Today, things aren’t so clear. Portable computers of all kinds are increasingly powered by ARM chips. In fact, some of the big research houses that crunch the data and work out the trends have been bundling tablets in with conventional laptop and desktop computers under the all-encompassing ‘personal computer’ label for a while.

More recently, Microsoft revealed that its upcoming ARM-compatible operating system, which appears to be more or less a port of Windows 8, will deliver the full Windows desktop even if there will be limitations regards the apps you can run.

Not that I necessarily think that Windows for ARM will be a terribly big deal. But it does feed into the broader picture where internet access and computing in general is becoming ever more mobile and ever less tethered to x86processors.

Already, more people around the world access the internet from a mobile device rather than conventional computers.

Cisco even reckons there will be many more mobile internet devices than people by 2016. And they’ll very probably all be ARM powered.

At the same time, while Intel and AMD attempt to squeeze x86 chips into ever smaller form factors, ARM chips are heading in the other direction and becoming ever more sophisticated powerful. Nvidia, for instance, says it plans to offer multi-core ARM processors suitable for heavy duty server computers, probably in 2014.

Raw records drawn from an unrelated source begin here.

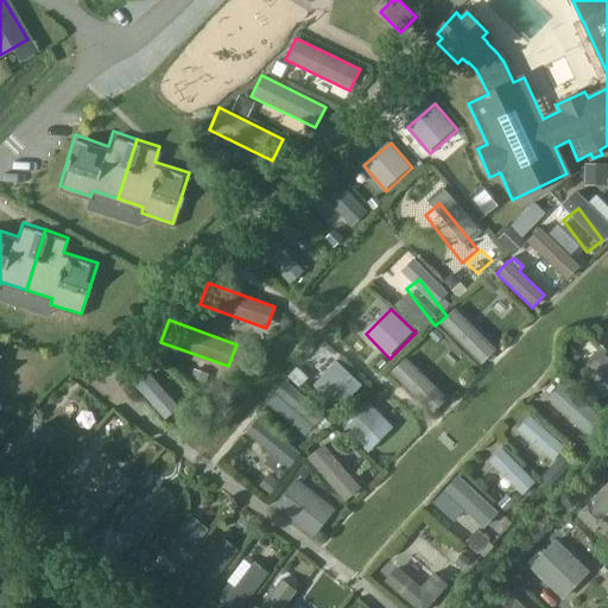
[(337,356),(314,380),(337,403),(361,379),(337,356)]
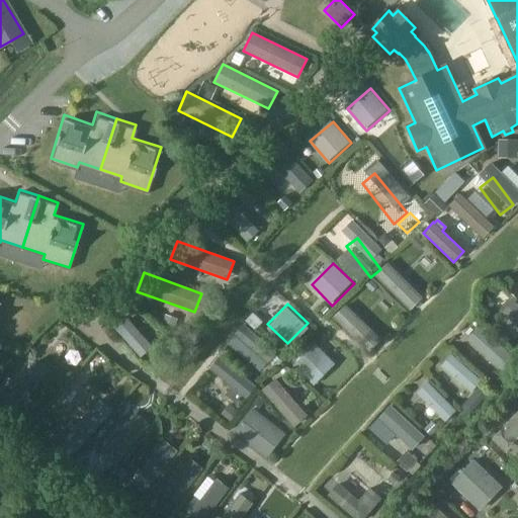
[(315,339),(294,361),(315,381),(335,359),(315,339)]
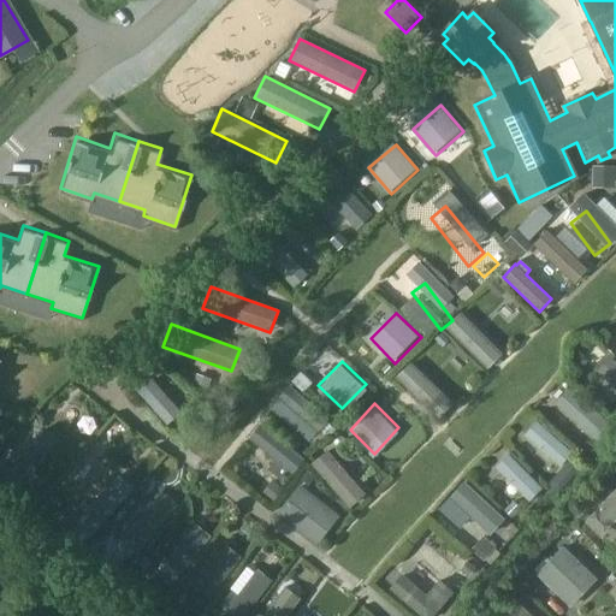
[(603,457),(614,444),(579,416),(568,430),(603,457)]
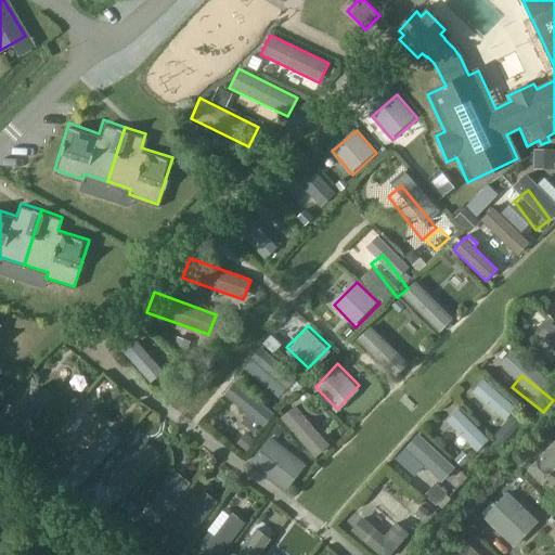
[(262,426),(273,414),(235,383),(224,395),(248,414),(242,423),(253,430),(258,423),(262,426)]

As it happens, it increasingly looks like AMD might give in to the ARM architecture and use it for its own chips.

Whether that actually happens or not, ARM architectures are certainly due to take on capabilities previously reserved for high performance systems, such as 64-bit instruction sets and out-of-order execution.

It won’t be long before a high end smartphone has all the computing power most consumers really need. And that raises the possibility of using a single device both on the move and docked on the desktop. Meanwhile, cloud and browser-based apps and services are increasingly making the argument you need that x86 ecosystem and broad compatibility seem pretty redundant.

Now, I don’t want to get carried away. There’s plenty to shake out and I for one think ye olde mouse and keyboard interface has plenty of legs left when it comes to getting stuff done. So, I’m not saying tablets are about to take over or anything along those lines.

But I can also feel the winds of change. Thus, my plan is to get hold of one of the latest transformable Android tablets and see if it can truly replace my precious laptop PC.

I’ll still have my desktop and my smartphone, of course. So in terms of overall device count, nothing will have changed. But I reckon it will still provide an intriguing insight into what being a PC is all about.